The first few episodes of Camp aren't great, though the writing is decent in between the tropes. It doesn't hurt either, of course, that the cast is full of good looking people who don't wear a lot of clothes.  In fact, once the series opens up and starts delving into the backgrounds of the main characters, particularly the younger counselors, the drama and interest begins to build.  Kinda.

Camp is reminiscent of series like Everwood and to a lesser extent to The O.C., but it's not as emotional as Everwood nor as clever as The O.C. (hey, those exchanges in the first two seasons between Ryan Atwood and Seth Cohen stand the test of time).  Camp seems to want to be something more, but falls into things like inserting the Harlem Shake and Rhianna dance-numbers into scenes that don't need them (as if there are any that would).

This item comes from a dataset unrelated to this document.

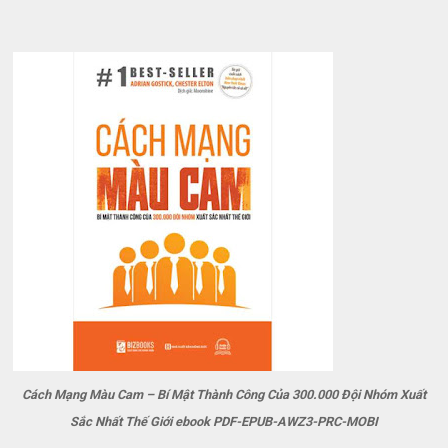
Cách Mạng Màu Cam – Bí Mật Thành Công Của 300.000 Đội Nhóm Xuất
Sắc Nhất Thế Giới ebook PDF-EPUB-AWZ3-PRC-MOBI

At best, Camp is palatable background noise, but the hopeful might say that once it settles in it might be something more.  There's no reason to cut it slack because it's a network show, either.  One of the creators of CampLiz Heldens, comes from one of the best dramas NBC has ever aired -- Friday Night Lights.  But Camp is a long way from that, or from any of the other watershed broadcast dramas.  If you really want to watch something that subverts the story of summer camp misfits, watch Wet Hot American Summer.  Ultimately, Camp is nothing to write home about.

Camp premieres July 10th at 10 p.m. on NBC, and shouldn't be confused with the reality competition show Summer Camp, which is premiering on USA.